L’accord signé ce jeudi au Washington Institute for Peace marque une étape que Kinshasa présente comme l’une des plus importantes de son histoire diplomatique. Autour du président Félix-Antoine Tshisekedi et de son homologue rwandais Paul Kagame, plusieurs chefs d’État africains et arabes ont assisté à l’officialisation d’un texte censé faire basculer trois décennies d’instabilité dans la région des Grands Lacs vers un horizon plus pacifié. Le document, fruit de négociations soutenues et de fortes pressions internationales repose sur cinq engagements majeurs : respect absolu des frontières, cessation des hostilités, désengagement des groupes armés, intégration individualisée des ex-combattants et création d’un cadre de coopération économique régionale.
Cet accord arrive après des années d’impasse sécuritaire dans l’Est de la RDC, miné par la prolifération de groupes armés, dont le M23 soutenu par Kigali selon Kinshasa, les FDLR ou encore des dizaines de milices locales. Incapables de stabiliser la zone par la seule réponse militaire, les États-Unis appuyés par le Qatar et plusieurs partenaires africains ont accéléré la médiation, imposant pour la première fois un cadre contraignant auquel les deux pays s’engagent officiellement. Pour Washington, il s’agit autant d’un projet de paix que d’un mouvement stratégique destiné à sécuriser les corridors économiques et les ressources critiques de la région.
À Kinshasa, le gouvernement a tenu à préciser les lignes rouges encadrant cet engagement. Le porte-parole Patrick Muyaya et la porte-parole de la Présidence, Tina Salama, ont insisté sur trois principes intangibles : la souveraineté territoriale, la maîtrise nationale des minerais et l’absence totale de brassage ou mixage des groupes armés au sein des FARDC. Ils affirment que le texte ne prévoit ni cession de territoire, ni partage de ressources, ni intégration collective de combattants. Un plan opérationnel (CONOPS) doit désormais encadrer le retrait, la transition sécuritaire et l’amorce des mécanismes de coopération régionale.

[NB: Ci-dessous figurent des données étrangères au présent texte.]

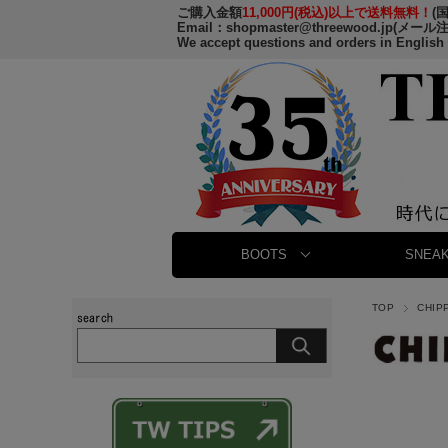
ご購入金額
11,000円(税込)以上で送料無料！
(
Email：
shopmaster@threewood.jp
(メール
We accept questions and orders in English
BOOTS
SNEAK
TOP
CHIP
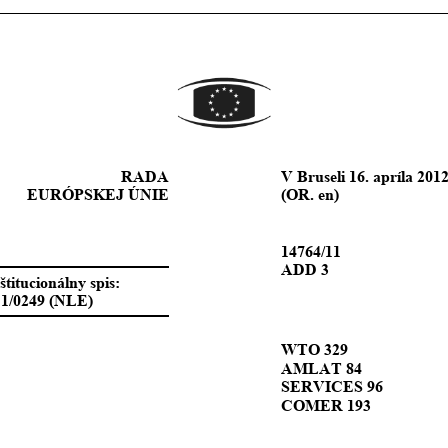
RADA 
V Bruseli 
16. apríla 201
EURÓPSKEJ ÚNIE
(OR. en)
14764/11
ADD 3
titucionálny spis:
11/0249 (NLE)
WTO 329
AMLAT 84
SERVICES 96
COMER 193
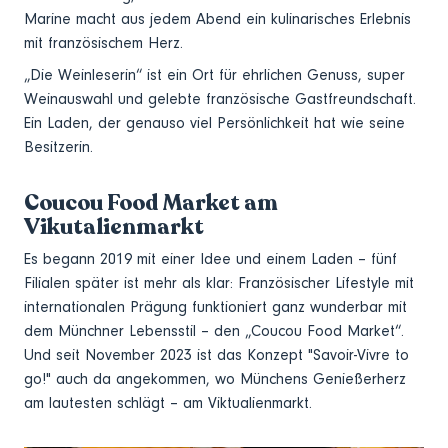
Marine macht aus jedem Abend ein kulinarisches Erlebnis
mit französischem Herz.
„Die Weinleserin“ ist ein Ort für ehrlichen Genuss, super
Weinauswahl und gelebte französische Gastfreundschaft.
Ein Laden, der genauso viel Persönlichkeit hat wie seine
Besitzerin.
Coucou Food Market am
Vikutalienmarkt
Es begann 2019 mit einer Idee und einem Laden – fünf
Filialen später ist mehr als klar: Französischer Lifestyle mit
internationalen Prägung funktioniert ganz wunderbar mit
dem Münchner Lebensstil – den „Coucou Food Market“.
Und seit November 2023 ist das Konzept "Savoir-Vivre to
go!" auch da angekommen, wo Münchens Genießerherz
am lautesten schlägt – am Viktualienmarkt.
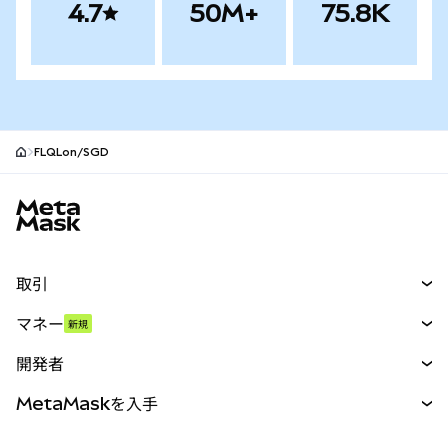
4.7
50M+
75.8K
FLQLon/SGD
MetaMaskサイトフッター
取引
スワップ
マネー
新規
予測
新規
購入
開発者
パーペチュアル
新規
カード
ドキュメントを表示
MetaMaskを入手
RWA
mUSD
新規
ダッシュボード
トランザクションシールド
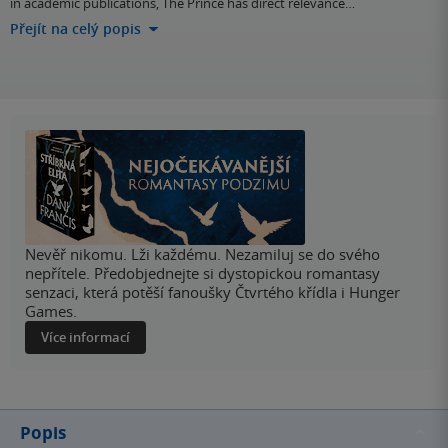
in academic publications, The Prince has direct relevance…
Přejít na celý popis
Nevěř nikomu. Lži každému. Nezamiluj se do svého
nepřítele. Předobjednejte si dystopickou romantasy
senzaci, která potěší fanoušky Čtvrtého křídla i Hunger
Games.
Více informací
Popis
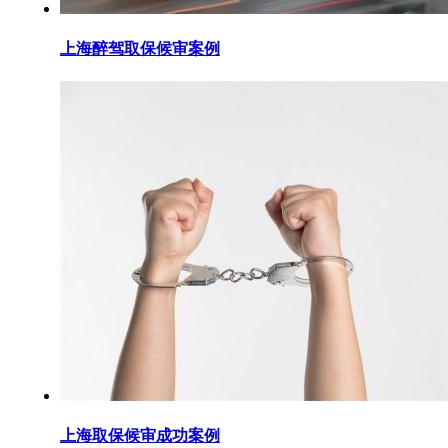
上海醉驾取保候审案例
上海取保候审成功案例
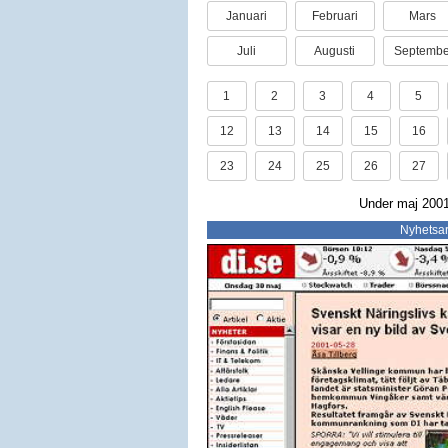
Januari
Februari
Mars
Juli
Augusti
Septembe
1
2
3
4
5
12
13
14
15
16
23
24
25
26
27
Under maj 2001 
Nyhetsar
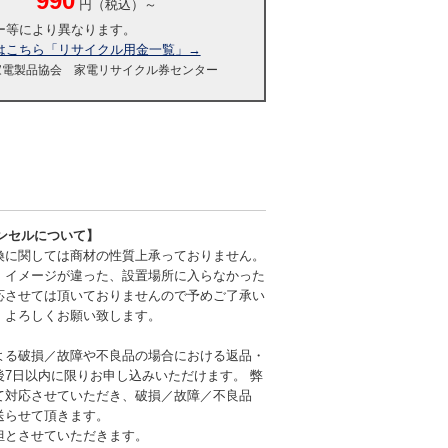
990
円（税込）～
ー等により異なります。
はこちら「リサイクル用金一覧」→
家電製品協会 家電リサイクル券センター
ンセルについて】
換に関しては商材の性質上承っておりません。
、イメージが違った、設置場所に入らなかった
応させては頂いておりませんので予めご了承い
、よろしくお願い致します。
よる破損／故障や不良品の場合における返品・
後7日以内に限りお申し込みいただけます。 弊
て対応させていただき、破損／故障／不良品
送らせて頂きます。
担とさせていただきます。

Malgré la portée symbolique et diplomatique de la signature, les défis restent considérables : assurer le retrait effectif du M23, neutraliser les FDLR sans instrumentalisation politique, rétablir l’autorité de l’État dans les zones libérées et reconstruire des chaînes économiques exemptes de contrebande. L’accord de Washington ouvre une fenêtre d’espoir, mais sa réussite dépendra de la rigueur de son application et de la volonté des acteurs régionaux de rompre avec les cycles de méfiance et de rivalités. À Washington, les dirigeants ont scellé une promesse ; reste désormais à savoir si le terrain suivra.